WORK TO BE COMPLETED
In the text about the Dig Tree, turn the paragraph beginning "At the end of May 1861" into a short bulleted list that keeps its main facts.
PROVIDED TEXT: Begin
Initially the tree with the Date and Camp Number blaze was known as "Brahe's Tree" or the "Depot Tree" and the tree under which Burke died attracted most attention and interest. However, the tree at Depot Camp LXV became known as the "Dig Tree" from at least 1912.

In 1899 John Dick carved a likeness of Burke's face in a nearby tree along with his initials, his wife's initials and the date.

Burke, Wills and King alone at Cooper Creek
After leaving the Dig Tree they rarely travelled more than  a day. One of the two remaining camels, Landa, became bogged in Minkie Waterhole and the other, Rajah was shot when he could travel no further. Without pack animals, Burke, Wills and King were unable to carry enough water to leave Cooper Creek and cross the Strzelecki Desert to Mount Hopeless, and so the three men were unable to leave the creek. Their supplies were running low and they were malnourished and exhausted. The Cooper Creek Aborigines, the Yandruwandha people, gave them fish, beans called padlu and a type of damper made from the ground sporocarps of the ngardu (nardoo) plant (Marsilea drummondii) in exchange for sugar.

At the end of May 1861, Wills returned to the Dig Tree to put his diary, notebook and journals in the cache for safekeeping. Burke bitterly criticised Brahe in his journal for not leaving behind any supplies or animals. While Wills was away from camp, Burke foolishly shot his pistol at one of the Aborigines, causing the whole group to flee. Within a month of the Aborigines' departure, Burke and Wills both perished.
PROVIDED TEXT: End
DATASET ENTRIES: Begin
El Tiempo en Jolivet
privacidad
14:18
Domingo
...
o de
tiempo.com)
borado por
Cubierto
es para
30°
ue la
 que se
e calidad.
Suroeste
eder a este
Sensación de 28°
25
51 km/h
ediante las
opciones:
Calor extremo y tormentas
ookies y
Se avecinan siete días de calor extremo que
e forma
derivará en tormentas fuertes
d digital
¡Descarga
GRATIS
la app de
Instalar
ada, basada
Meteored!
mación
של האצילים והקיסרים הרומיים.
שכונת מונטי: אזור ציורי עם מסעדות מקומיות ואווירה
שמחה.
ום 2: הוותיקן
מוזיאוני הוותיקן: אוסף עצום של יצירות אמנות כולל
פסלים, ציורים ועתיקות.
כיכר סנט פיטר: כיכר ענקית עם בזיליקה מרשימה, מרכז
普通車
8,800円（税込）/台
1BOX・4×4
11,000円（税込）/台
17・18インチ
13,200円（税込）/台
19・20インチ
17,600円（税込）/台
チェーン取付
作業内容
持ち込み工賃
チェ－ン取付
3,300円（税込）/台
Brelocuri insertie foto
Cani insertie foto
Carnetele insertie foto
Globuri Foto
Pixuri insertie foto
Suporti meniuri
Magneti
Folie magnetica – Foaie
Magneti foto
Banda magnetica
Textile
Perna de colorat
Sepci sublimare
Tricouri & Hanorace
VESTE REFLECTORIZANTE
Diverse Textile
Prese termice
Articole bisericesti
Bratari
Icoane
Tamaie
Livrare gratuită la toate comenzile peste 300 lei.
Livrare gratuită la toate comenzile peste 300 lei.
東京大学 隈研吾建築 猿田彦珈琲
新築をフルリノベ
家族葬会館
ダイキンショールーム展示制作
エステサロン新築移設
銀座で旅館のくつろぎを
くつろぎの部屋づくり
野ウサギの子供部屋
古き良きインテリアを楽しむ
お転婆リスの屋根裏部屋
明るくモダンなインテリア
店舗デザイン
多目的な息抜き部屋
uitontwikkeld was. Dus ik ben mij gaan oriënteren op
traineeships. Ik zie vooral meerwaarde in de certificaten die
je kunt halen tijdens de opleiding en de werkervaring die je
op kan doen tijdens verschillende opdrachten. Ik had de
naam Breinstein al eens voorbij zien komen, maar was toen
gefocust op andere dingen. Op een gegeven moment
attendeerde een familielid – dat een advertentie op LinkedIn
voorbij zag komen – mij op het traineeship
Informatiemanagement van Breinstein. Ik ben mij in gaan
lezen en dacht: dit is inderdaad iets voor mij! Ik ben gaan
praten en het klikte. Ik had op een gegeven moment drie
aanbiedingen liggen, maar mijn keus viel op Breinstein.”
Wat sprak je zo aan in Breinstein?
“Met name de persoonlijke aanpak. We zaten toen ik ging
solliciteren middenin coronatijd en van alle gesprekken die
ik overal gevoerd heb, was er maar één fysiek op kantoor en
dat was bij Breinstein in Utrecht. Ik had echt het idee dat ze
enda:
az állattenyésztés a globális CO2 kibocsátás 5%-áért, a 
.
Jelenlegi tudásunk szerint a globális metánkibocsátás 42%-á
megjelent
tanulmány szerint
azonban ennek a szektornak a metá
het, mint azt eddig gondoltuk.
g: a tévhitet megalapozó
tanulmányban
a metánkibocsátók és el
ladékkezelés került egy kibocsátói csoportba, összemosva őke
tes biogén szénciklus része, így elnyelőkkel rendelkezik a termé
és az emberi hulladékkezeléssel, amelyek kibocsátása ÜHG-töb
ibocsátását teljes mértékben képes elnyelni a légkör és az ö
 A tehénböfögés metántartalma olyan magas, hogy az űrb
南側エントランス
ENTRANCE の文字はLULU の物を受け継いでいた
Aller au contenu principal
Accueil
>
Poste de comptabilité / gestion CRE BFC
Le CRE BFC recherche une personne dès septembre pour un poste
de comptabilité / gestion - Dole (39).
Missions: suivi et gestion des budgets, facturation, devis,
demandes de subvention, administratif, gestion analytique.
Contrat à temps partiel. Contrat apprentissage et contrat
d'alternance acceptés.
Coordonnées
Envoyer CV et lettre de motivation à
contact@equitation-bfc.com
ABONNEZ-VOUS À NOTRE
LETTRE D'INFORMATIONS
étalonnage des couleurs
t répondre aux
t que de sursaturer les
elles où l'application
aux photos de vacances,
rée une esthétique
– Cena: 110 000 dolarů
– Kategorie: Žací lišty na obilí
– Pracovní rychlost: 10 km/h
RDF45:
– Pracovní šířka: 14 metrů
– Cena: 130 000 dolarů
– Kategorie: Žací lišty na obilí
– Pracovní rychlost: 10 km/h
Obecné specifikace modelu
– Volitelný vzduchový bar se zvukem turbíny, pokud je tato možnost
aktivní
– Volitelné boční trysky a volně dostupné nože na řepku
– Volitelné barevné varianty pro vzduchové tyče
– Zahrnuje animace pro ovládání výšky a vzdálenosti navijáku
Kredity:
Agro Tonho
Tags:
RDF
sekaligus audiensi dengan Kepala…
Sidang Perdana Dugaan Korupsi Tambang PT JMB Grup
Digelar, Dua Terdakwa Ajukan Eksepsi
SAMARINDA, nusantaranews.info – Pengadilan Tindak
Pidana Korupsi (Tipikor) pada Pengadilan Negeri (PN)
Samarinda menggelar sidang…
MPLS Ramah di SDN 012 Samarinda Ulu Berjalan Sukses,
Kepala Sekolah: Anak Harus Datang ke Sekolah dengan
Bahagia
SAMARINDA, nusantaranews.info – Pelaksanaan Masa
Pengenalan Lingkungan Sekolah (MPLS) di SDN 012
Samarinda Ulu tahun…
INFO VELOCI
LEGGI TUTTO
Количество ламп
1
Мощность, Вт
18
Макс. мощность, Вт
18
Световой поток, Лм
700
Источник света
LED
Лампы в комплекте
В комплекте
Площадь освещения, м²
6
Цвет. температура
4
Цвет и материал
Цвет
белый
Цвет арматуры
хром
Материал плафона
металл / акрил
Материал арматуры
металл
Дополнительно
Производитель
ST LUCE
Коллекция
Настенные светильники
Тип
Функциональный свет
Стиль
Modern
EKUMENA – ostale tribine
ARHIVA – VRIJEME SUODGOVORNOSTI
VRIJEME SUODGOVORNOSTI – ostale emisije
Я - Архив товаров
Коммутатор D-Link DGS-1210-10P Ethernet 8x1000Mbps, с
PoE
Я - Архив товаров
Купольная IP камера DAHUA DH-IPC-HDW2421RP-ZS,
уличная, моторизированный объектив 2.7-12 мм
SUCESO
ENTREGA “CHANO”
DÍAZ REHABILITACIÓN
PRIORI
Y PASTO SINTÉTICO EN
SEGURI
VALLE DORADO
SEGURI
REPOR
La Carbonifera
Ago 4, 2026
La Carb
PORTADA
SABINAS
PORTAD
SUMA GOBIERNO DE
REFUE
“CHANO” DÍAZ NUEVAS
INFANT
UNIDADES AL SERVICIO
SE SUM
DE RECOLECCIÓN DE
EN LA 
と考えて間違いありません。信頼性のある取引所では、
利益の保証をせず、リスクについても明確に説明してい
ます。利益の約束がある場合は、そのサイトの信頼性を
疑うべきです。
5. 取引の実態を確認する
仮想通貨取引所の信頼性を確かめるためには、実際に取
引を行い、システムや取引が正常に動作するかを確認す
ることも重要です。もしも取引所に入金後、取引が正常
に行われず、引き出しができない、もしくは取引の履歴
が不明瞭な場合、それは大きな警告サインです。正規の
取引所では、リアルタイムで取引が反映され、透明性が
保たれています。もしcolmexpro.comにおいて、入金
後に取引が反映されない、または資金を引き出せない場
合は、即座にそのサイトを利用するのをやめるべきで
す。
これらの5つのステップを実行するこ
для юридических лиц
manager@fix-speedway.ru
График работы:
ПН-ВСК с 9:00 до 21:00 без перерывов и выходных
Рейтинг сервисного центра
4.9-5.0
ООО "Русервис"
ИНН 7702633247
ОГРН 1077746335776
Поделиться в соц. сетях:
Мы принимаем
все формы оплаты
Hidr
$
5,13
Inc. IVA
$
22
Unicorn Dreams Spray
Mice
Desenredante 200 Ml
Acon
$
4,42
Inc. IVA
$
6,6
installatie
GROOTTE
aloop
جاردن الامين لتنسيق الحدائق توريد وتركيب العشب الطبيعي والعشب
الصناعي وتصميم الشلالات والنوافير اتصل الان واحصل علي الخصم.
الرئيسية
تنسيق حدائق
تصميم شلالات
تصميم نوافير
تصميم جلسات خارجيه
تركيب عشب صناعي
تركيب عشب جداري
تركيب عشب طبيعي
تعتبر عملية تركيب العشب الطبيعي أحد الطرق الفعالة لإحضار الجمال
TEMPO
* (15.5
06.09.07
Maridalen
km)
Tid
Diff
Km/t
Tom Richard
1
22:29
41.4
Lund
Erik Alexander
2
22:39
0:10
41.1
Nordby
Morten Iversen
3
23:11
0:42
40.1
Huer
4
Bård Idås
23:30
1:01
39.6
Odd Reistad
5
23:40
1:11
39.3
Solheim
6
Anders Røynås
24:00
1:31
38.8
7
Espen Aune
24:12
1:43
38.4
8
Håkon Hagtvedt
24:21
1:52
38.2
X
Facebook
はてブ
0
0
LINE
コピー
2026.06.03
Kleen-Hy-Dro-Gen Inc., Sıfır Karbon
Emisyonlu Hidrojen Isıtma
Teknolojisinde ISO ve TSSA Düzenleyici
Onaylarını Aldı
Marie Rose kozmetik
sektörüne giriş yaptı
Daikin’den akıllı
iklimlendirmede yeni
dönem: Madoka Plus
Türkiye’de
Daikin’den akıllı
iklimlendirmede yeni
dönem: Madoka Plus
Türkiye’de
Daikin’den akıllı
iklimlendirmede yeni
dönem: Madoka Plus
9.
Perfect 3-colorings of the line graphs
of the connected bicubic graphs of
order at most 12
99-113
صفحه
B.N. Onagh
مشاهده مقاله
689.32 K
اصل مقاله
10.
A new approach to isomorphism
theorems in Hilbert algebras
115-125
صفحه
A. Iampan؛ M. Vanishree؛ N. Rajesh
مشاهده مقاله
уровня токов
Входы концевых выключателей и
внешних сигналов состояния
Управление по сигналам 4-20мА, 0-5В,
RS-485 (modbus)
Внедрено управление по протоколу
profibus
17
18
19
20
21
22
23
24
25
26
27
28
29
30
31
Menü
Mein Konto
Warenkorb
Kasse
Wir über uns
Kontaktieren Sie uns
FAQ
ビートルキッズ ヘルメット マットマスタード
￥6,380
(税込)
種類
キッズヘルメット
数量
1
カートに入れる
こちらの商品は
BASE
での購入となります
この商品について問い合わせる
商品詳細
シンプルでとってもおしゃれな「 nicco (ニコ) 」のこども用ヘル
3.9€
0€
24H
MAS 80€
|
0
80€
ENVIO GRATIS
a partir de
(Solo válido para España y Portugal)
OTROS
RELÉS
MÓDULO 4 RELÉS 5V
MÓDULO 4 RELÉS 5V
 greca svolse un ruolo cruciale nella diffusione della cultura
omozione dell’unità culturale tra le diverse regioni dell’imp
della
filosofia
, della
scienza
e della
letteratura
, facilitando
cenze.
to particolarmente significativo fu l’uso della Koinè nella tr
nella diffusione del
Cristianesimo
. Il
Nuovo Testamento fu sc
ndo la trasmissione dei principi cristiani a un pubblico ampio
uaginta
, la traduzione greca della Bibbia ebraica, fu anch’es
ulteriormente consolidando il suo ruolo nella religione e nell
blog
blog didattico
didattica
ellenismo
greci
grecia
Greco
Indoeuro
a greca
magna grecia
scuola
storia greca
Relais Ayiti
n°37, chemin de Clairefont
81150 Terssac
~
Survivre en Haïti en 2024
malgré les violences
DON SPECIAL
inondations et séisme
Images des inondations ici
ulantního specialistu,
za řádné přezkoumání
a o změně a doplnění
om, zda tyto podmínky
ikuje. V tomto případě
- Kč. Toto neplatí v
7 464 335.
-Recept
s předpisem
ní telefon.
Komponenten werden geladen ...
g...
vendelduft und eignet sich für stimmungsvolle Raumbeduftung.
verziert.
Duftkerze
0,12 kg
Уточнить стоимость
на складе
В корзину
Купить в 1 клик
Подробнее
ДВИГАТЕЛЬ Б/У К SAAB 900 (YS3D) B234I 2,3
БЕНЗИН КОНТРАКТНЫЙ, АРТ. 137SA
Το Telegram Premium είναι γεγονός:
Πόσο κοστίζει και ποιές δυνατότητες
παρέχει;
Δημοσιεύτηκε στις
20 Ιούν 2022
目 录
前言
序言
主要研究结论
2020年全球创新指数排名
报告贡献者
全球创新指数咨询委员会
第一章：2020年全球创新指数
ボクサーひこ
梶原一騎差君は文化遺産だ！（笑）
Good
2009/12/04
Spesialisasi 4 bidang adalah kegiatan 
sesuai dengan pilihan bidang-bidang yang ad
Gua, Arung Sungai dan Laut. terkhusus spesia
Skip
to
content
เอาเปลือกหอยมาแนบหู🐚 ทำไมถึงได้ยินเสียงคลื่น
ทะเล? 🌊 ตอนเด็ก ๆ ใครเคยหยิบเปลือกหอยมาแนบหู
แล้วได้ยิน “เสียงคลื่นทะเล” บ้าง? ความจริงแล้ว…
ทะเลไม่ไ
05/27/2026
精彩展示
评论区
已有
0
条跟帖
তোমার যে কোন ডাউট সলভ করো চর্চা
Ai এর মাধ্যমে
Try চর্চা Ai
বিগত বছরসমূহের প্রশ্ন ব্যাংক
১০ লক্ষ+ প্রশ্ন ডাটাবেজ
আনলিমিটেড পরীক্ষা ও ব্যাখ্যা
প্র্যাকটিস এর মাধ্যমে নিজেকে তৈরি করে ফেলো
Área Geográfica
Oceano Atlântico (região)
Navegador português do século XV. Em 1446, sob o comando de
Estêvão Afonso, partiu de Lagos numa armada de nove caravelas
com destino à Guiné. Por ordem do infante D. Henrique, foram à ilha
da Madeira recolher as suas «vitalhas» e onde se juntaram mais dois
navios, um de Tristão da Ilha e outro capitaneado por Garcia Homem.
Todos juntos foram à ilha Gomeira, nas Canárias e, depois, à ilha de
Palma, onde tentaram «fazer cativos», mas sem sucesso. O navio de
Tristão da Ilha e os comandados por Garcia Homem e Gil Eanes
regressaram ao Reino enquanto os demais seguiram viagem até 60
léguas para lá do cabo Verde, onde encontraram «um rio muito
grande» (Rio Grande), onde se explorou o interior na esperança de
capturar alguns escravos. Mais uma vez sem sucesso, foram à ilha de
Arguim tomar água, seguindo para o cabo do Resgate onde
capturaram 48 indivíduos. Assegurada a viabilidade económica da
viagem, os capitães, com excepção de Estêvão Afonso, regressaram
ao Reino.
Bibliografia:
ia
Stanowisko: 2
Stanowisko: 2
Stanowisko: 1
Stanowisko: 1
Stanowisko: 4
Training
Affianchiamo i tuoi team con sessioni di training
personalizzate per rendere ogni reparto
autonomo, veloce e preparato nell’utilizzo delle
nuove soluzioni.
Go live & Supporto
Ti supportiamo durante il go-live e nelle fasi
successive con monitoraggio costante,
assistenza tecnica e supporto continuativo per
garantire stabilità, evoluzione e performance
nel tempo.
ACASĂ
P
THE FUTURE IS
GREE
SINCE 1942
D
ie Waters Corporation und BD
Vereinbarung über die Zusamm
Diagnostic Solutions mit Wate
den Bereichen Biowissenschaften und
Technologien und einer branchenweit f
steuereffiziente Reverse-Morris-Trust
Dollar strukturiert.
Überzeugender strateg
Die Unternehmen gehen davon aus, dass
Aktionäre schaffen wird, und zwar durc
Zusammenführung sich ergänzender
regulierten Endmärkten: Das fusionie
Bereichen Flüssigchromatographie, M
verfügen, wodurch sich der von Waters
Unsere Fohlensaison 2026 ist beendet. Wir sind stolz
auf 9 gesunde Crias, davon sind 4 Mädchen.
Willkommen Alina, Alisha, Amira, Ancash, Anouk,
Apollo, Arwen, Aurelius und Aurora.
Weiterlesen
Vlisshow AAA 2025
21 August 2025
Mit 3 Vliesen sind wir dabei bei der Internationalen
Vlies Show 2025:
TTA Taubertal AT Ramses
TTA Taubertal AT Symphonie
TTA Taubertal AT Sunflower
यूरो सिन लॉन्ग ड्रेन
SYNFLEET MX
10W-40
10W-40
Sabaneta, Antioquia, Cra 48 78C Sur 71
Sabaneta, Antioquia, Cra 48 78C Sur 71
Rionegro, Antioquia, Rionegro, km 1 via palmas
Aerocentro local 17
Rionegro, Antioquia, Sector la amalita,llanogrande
DATASET ENTRIES: End
WRITTEN RESPONSE
- At the end of May 1861, Wills went back to the Dig Tree to leave his diary, notebook and journals in the cache for safekeeping.
- In his journal, Burke harshly criticized Brahe for not leaving any supplies or animals behind.
- While Wills was away, Burke fired his pistol at one of the Aborigines, and the whole group fled.
- Within a month of their leaving, both Burke and Wills died.